Crow's next album, The Globe Sessions, was primarily recorded at her own Globe Studios in New York City. The Globe Sessions includes a song written by Bob Dylan, "Mississippi," which never made it onto a Dylan album. An Entertainment Weekly reviewer noted that the "rollicking, Rolling Thunder-ish arrangement [of "Mississippi"] provides the album's highest spirit." In Interview, Crow described the album as "more emotional and intimate" than her earlier efforts. "If you make a record honestly, it is merely a snapshot of who you are while you're recording it."

Crow stayed busy in 1999, recording a live album, Sheryl Crow and Friends: Live in Central Park, taking on her first acting role in the independent film The Minus Man, and contributing a cover of the Guns n' Roses song "Sweet Child O' Mine" to the film Big Daddy. The track earned her a Grammy Award for Best Female Rock Vocal Performance. A three-year bout of uncertainty, depression, and a near emotional breakdown precluded any new material from being released until C'mon, C'mon, in late 2002, a few months after her fortieth birthday.

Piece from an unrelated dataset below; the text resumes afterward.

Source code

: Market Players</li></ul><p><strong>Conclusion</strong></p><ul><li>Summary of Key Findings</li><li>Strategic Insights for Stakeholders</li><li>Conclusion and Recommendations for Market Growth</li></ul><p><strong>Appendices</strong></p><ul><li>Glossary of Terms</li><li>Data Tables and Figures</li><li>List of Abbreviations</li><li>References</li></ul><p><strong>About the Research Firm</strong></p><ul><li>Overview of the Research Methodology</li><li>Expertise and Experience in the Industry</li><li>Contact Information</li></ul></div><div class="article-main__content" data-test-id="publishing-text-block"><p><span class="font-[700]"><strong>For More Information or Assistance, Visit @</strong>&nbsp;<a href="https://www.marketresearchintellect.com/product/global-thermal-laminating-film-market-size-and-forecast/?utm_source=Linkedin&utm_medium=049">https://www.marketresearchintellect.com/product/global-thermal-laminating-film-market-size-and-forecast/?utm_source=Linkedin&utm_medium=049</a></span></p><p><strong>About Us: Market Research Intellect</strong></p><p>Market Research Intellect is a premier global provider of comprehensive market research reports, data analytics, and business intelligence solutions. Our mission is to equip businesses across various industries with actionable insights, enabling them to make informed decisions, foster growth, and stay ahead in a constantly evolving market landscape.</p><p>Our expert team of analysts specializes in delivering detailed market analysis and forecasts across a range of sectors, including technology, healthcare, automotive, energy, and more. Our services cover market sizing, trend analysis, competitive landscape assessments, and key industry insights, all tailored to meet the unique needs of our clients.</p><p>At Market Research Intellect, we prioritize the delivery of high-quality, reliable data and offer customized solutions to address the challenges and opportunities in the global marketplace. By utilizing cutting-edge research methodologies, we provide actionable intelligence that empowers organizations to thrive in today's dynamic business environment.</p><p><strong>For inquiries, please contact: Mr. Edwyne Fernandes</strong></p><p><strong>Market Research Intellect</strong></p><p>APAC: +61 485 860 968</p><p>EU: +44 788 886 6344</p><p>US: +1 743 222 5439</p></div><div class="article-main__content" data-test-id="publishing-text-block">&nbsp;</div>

"You get to a point as an artist," Crow told Esquire writer Scott Raab, "where it can be to your detriment to have money and be hanging out with ... people who are famous.... It's not been good for my artistry. It's made this record a very difficult record for me to make." Still, Crow's famous friends, including Lenny Kravitz, Liz Phair, Emmylou Harris, and Gwyneth Paltrow, show up on nearly every track of C'mon, C'mon. Critics often pointed out Crow's seemingly contradictory words and actions in reviews of C'mon, C'mon, her contradictory feelings regarding her famous friends, her public lambasts of belly-baring pop stars, and the ambiguity of her image. "Sheryl Crow: VH1 party girl or tormented loner?" asked Entertainment Weekly's David Browne. Still, Browne acknowledged that "C'mon, C'mon [will] jostle its way into your head," and deemed Crow a "supreme craftsperson, the spawn of Stevie Nicks and Tom Petty."

Despite the insecurities that Crow admits plague her recording sessions, she still gets a thrill out of playing live. "I love the communiciation that goes on when you're playing in front of people," she told Interview's Elizabeth Weitzman. "When you go out and play and the song reaches people, everything else just falls away--the magazine articles, the production. It's that moment that is the reality."

by Carol Brennan

Sheryl Crow's Career

Played in Kennett-area bands in late 1970s, early 1980s; played in a Columbia, Missouri-based band called Cashmere; moved to Los Angeles, c. 1986; joined Michael Jackson's Bad tour as back-up singer, 1987-89; sang backup for Don Henley, Rod Stewart, 1989; signed with A&M Records, 1991; released debut A&M album, Tuesday Night Music Club, 1993; performed on the 1995 USO tour for American troops stationed in Bosnia; released Sheryl Crow, 1996; released The Globe Sessions, 1998; made film debut in The Minus Man, 1999; released C'mon, C'mon, 2002.

Sheryl Crow's Awards

Grammy Awards, Best Female Pop Vocal Performance for "All I Wanna Do," New Artist, and Record of the Year for "All I Wanna Do," 1994; Grammy Awards, Best Rock Album for Sheryl Crowand Best Female Rock Vocal Performance for "If It Makes You Happy," 1996; Grammy Award, Best Rock Album for The Globe Sessions, 1998; Grammy Award, Best Female Rock Vocal Performance for "Sweet Child O' Mine," 1999; Grammy Award, Best Female Rock Vocal Performance for "There Goes the Neighborhood," 2000; Grammy Award, Best Female Rock Vocal Performance for "Steve McQueen," 2002.